● **Try it**
Check each line of the material. Copy those containing "Community".

**********

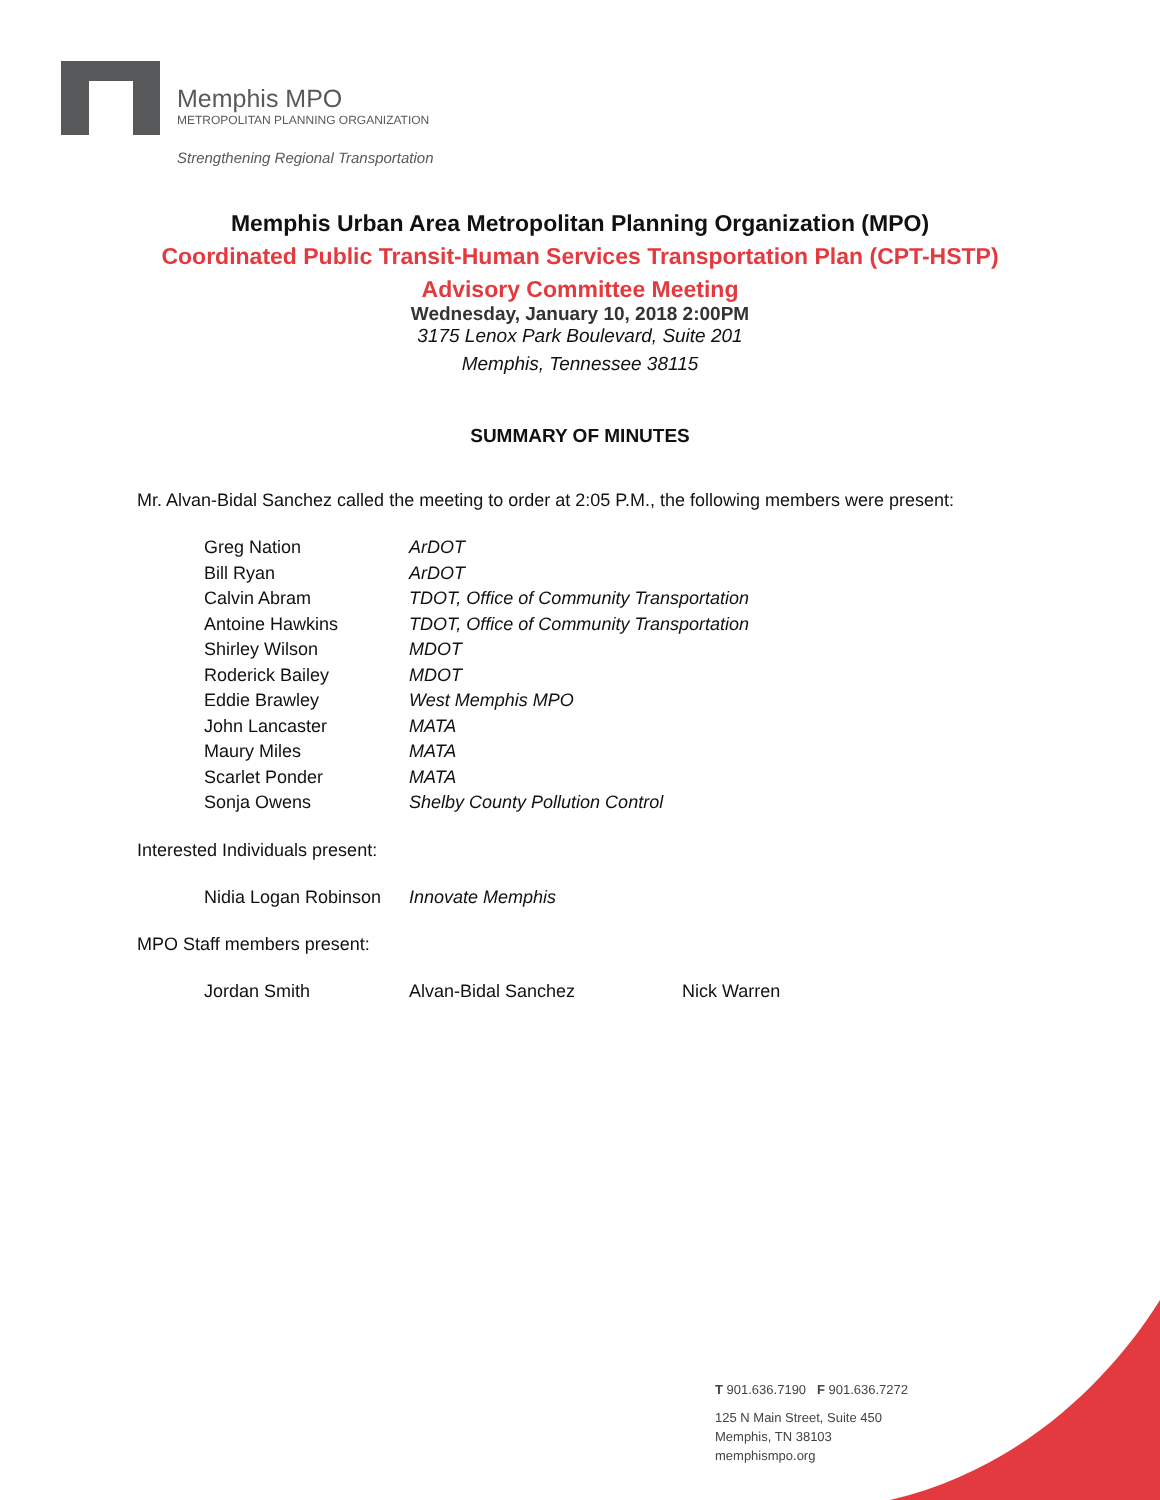Memphis MPO
METROPOLITAN PLANNING ORGANIZATION
Strengthening Regional Transportation
Memphis Urban Area Metropolitan Planning Organization (MPO)
Coordinated Public Transit-Human Services Transportation Plan (CPT-HSTP)
Advisory Committee Meeting
Wednesday, January 10, 2018 2:00PM
3175 Lenox Park Boulevard, Suite 201
Memphis, Tennessee 38115
SUMMARY OF MINUTES
Mr. Alvan-Bidal Sanchez called the meeting to order at 2:05 P.M., the following members were present:
| Greg Nation | ArDOT |
| Bill Ryan | ArDOT |
| Calvin Abram | TDOT, Office of Community Transportation |
| Antoine Hawkins | TDOT, Office of Community Transportation |
| Shirley Wilson | MDOT |
| Roderick Bailey | MDOT |
| Eddie Brawley | West Memphis MPO |
| John Lancaster | MATA |
| Maury Miles | MATA |
| Scarlet Ponder | MATA |
| Sonja Owens | Shelby County Pollution Control |
Interested Individuals present:
| Nidia Logan Robinson | Innovate Memphis |
MPO Staff members present:
| Jordan Smith | Alvan-Bidal Sanchez | Nick Warren |
T 901.636.7190 F 901.636.7272
125 N Main Street, Suite 450
Memphis, TN 38103
memphismpo.org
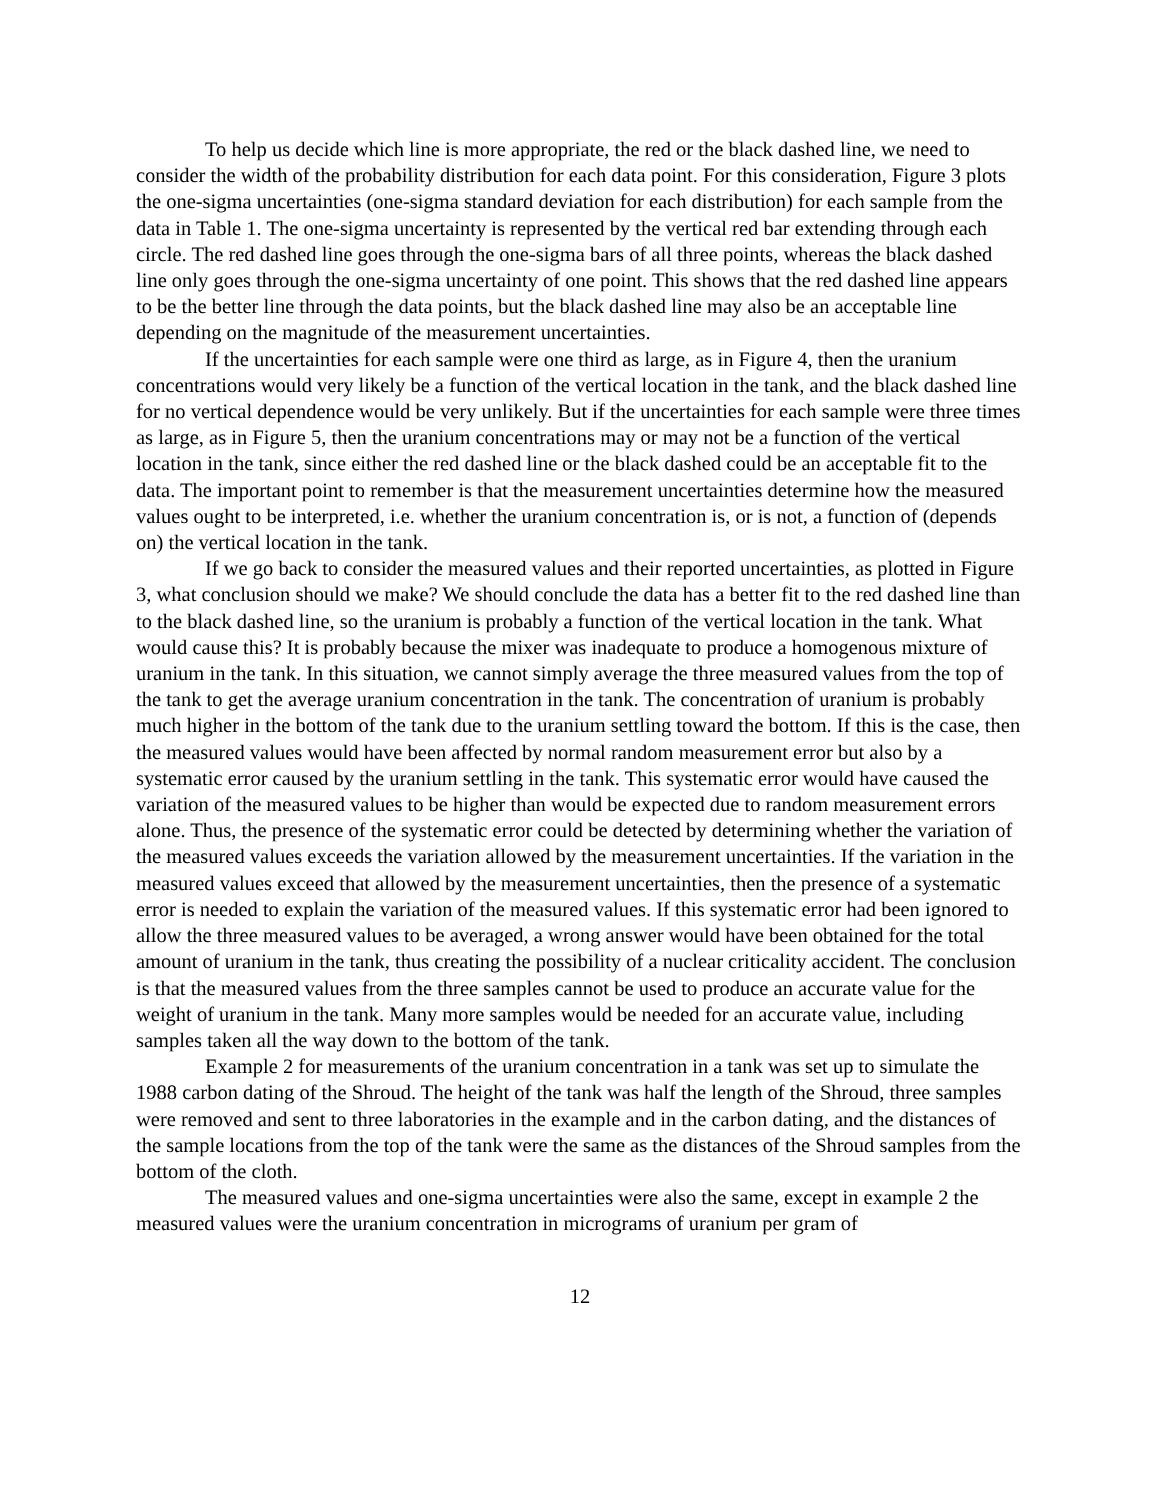To help us decide which line is more appropriate, the red or the black dashed line, we need to consider the width of the probability distribution for each data point. For this consideration, Figure 3 plots the one-sigma uncertainties (one-sigma standard deviation for each distribution) for each sample from the data in Table 1. The one-sigma uncertainty is represented by the vertical red bar extending through each circle. The red dashed line goes through the one-sigma bars of all three points, whereas the black dashed line only goes through the one-sigma uncertainty of one point. This shows that the red dashed line appears to be the better line through the data points, but the black dashed line may also be an acceptable line depending on the magnitude of the measurement uncertainties.
If the uncertainties for each sample were one third as large, as in Figure 4, then the uranium concentrations would very likely be a function of the vertical location in the tank, and the black dashed line for no vertical dependence would be very unlikely. But if the uncertainties for each sample were three times as large, as in Figure 5, then the uranium concentrations may or may not be a function of the vertical location in the tank, since either the red dashed line or the black dashed could be an acceptable fit to the data. The important point to remember is that the measurement uncertainties determine how the measured values ought to be interpreted, i.e. whether the uranium concentration is, or is not, a function of (depends on) the vertical location in the tank.
If we go back to consider the measured values and their reported uncertainties, as plotted in Figure 3, what conclusion should we make? We should conclude the data has a better fit to the red dashed line than to the black dashed line, so the uranium is probably a function of the vertical location in the tank. What would cause this? It is probably because the mixer was inadequate to produce a homogenous mixture of uranium in the tank. In this situation, we cannot simply average the three measured values from the top of the tank to get the average uranium concentration in the tank. The concentration of uranium is probably much higher in the bottom of the tank due to the uranium settling toward the bottom. If this is the case, then the measured values would have been affected by normal random measurement error but also by a systematic error caused by the uranium settling in the tank. This systematic error would have caused the variation of the measured values to be higher than would be expected due to random measurement errors alone. Thus, the presence of the systematic error could be detected by determining whether the variation of the measured values exceeds the variation allowed by the measurement uncertainties. If the variation in the measured values exceed that allowed by the measurement uncertainties, then the presence of a systematic error is needed to explain the variation of the measured values. If this systematic error had been ignored to allow the three measured values to be averaged, a wrong answer would have been obtained for the total amount of uranium in the tank, thus creating the possibility of a nuclear criticality accident. The conclusion is that the measured values from the three samples cannot be used to produce an accurate value for the weight of uranium in the tank. Many more samples would be needed for an accurate value, including samples taken all the way down to the bottom of the tank.
Example 2 for measurements of the uranium concentration in a tank was set up to simulate the 1988 carbon dating of the Shroud. The height of the tank was half the length of the Shroud, three samples were removed and sent to three laboratories in the example and in the carbon dating, and the distances of the sample locations from the top of the tank were the same as the distances of the Shroud samples from the bottom of the cloth.
The measured values and one-sigma uncertainties were also the same, except in example 2 the measured values were the uranium concentration in micrograms of uranium per gram of
12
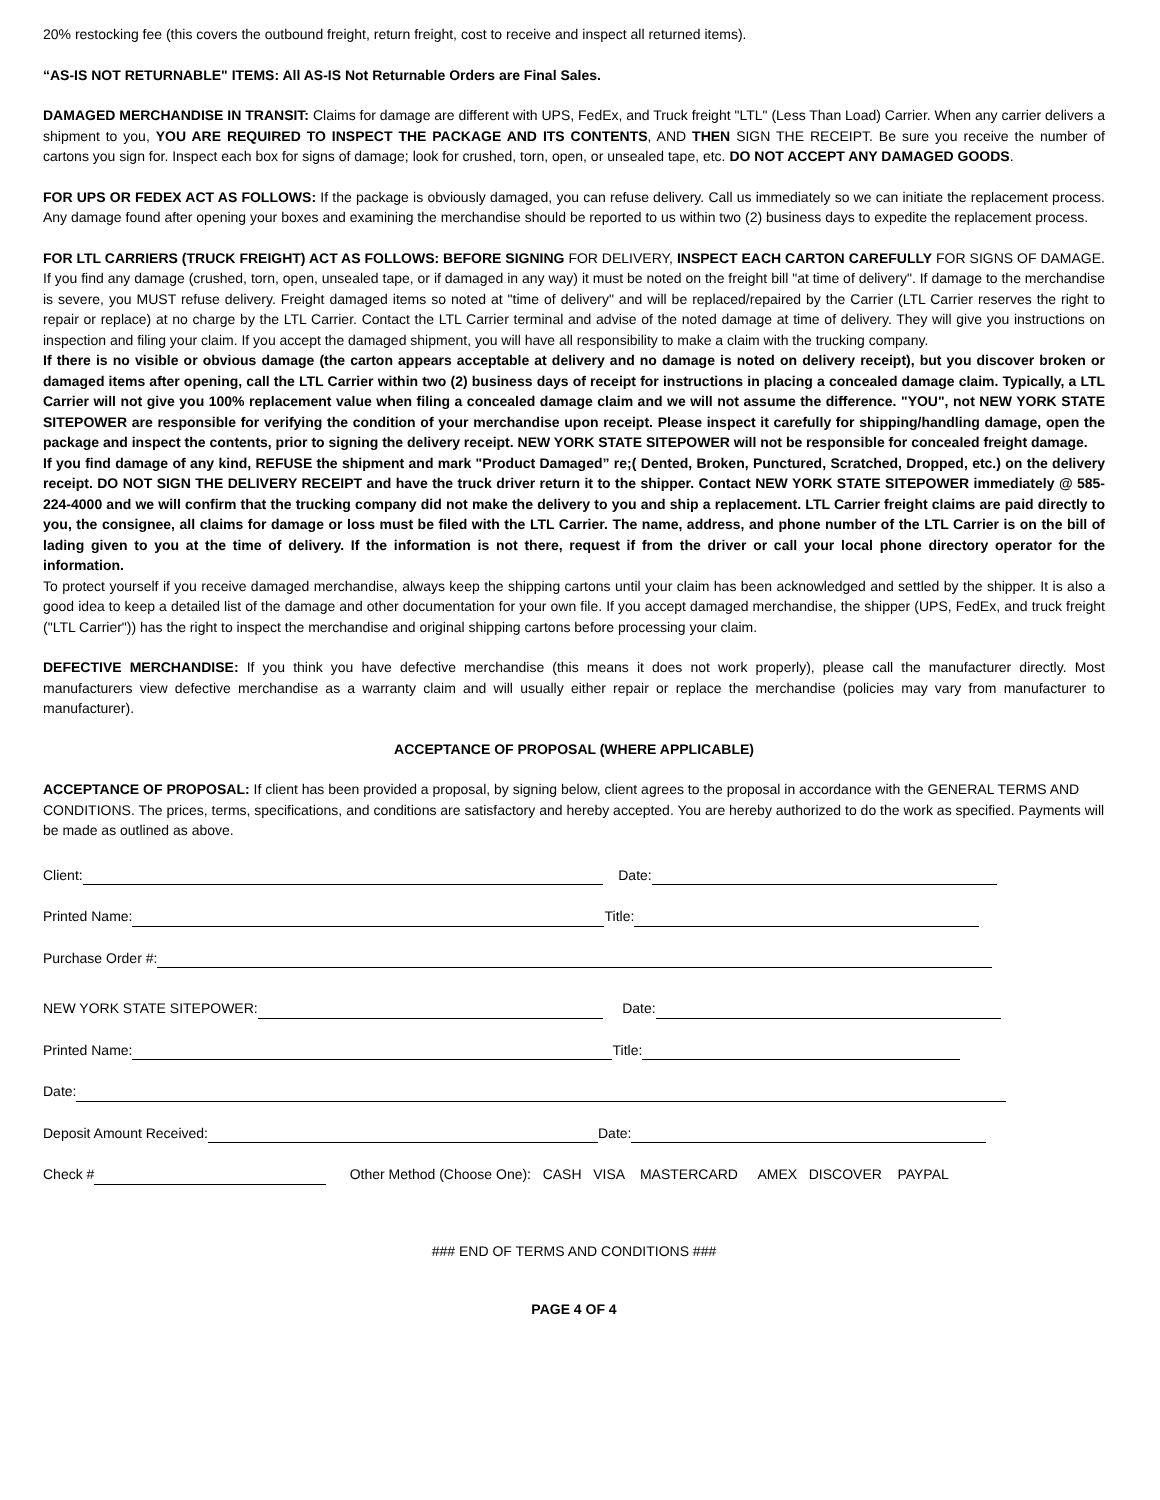20% restocking fee (this covers the outbound freight, return freight, cost to receive and inspect all returned items).
“AS-IS NOT RETURNABLE" ITEMS: All AS-IS Not Returnable Orders are Final Sales.
DAMAGED MERCHANDISE IN TRANSIT: Claims for damage are different with UPS, FedEx, and Truck freight "LTL" (Less Than Load) Carrier. When any carrier delivers a shipment to you, YOU ARE REQUIRED TO INSPECT THE PACKAGE AND ITS CONTENTS, AND THEN SIGN THE RECEIPT. Be sure you receive the number of cartons you sign for. Inspect each box for signs of damage; look for crushed, torn, open, or unsealed tape, etc. DO NOT ACCEPT ANY DAMAGED GOODS.
FOR UPS OR FEDEX ACT AS FOLLOWS: If the package is obviously damaged, you can refuse delivery. Call us immediately so we can initiate the replacement process. Any damage found after opening your boxes and examining the merchandise should be reported to us within two (2) business days to expedite the replacement process.
FOR LTL CARRIERS (TRUCK FREIGHT) ACT AS FOLLOWS: BEFORE SIGNING FOR DELIVERY, INSPECT EACH CARTON CAREFULLY FOR SIGNS OF DAMAGE. If you find any damage (crushed, torn, open, unsealed tape, or if damaged in any way) it must be noted on the freight bill "at time of delivery". If damage to the merchandise is severe, you MUST refuse delivery. Freight damaged items so noted at "time of delivery" and will be replaced/repaired by the Carrier (LTL Carrier reserves the right to repair or replace) at no charge by the LTL Carrier. Contact the LTL Carrier terminal and advise of the noted damage at time of delivery. They will give you instructions on inspection and filing your claim. If you accept the damaged shipment, you will have all responsibility to make a claim with the trucking company.
If there is no visible or obvious damage (the carton appears acceptable at delivery and no damage is noted on delivery receipt), but you discover broken or damaged items after opening, call the LTL Carrier within two (2) business days of receipt for instructions in placing a concealed damage claim. Typically, a LTL Carrier will not give you 100% replacement value when filing a concealed damage claim and we will not assume the difference. "YOU", not NEW YORK STATE SITEPOWER are responsible for verifying the condition of your merchandise upon receipt. Please inspect it carefully for shipping/handling damage, open the package and inspect the contents, prior to signing the delivery receipt. NEW YORK STATE SITEPOWER will not be responsible for concealed freight damage.
If you find damage of any kind, REFUSE the shipment and mark "Product Damaged” re;( Dented, Broken, Punctured, Scratched, Dropped, etc.) on the delivery receipt. DO NOT SIGN THE DELIVERY RECEIPT and have the truck driver return it to the shipper. Contact NEW YORK STATE SITEPOWER immediately @ 585-224-4000 and we will confirm that the trucking company did not make the delivery to you and ship a replacement. LTL Carrier freight claims are paid directly to you, the consignee, all claims for damage or loss must be filed with the LTL Carrier. The name, address, and phone number of the LTL Carrier is on the bill of lading given to you at the time of delivery. If the information is not there, request if from the driver or call your local phone directory operator for the information.
To protect yourself if you receive damaged merchandise, always keep the shipping cartons until your claim has been acknowledged and settled by the shipper. It is also a good idea to keep a detailed list of the damage and other documentation for your own file. If you accept damaged merchandise, the shipper (UPS, FedEx, and truck freight ("LTL Carrier")) has the right to inspect the merchandise and original shipping cartons before processing your claim.
DEFECTIVE MERCHANDISE: If you think you have defective merchandise (this means it does not work properly), please call the manufacturer directly. Most manufacturers view defective merchandise as a warranty claim and will usually either repair or replace the merchandise (policies may vary from manufacturer to manufacturer).
ACCEPTANCE OF PROPOSAL (WHERE APPLICABLE)
ACCEPTANCE OF PROPOSAL: If client has been provided a proposal, by signing below, client agrees to the proposal in accordance with the GENERAL TERMS AND CONDITIONS. The prices, terms, specifications, and conditions are satisfactory and hereby accepted. You are hereby authorized to do the work as specified. Payments will be made as outlined as above.
Client: Date:
Printed Name: Title:
Purchase Order #:
NEW YORK STATE SITEPOWER: Date:
Printed Name: Title:
Date:
Deposit Amount Received: Date:
Check # Other Method (Choose One): CASH VISA MASTERCARD AMEX DISCOVER PAYPAL
### END OF TERMS AND CONDITIONS ###
PAGE 4 OF 4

**********

● **Solution to this exercise**
| Calvin Abram | TDOT, Office of Community Transportation |
| Antoine Hawkins | TDOT, Office of Community Transportation |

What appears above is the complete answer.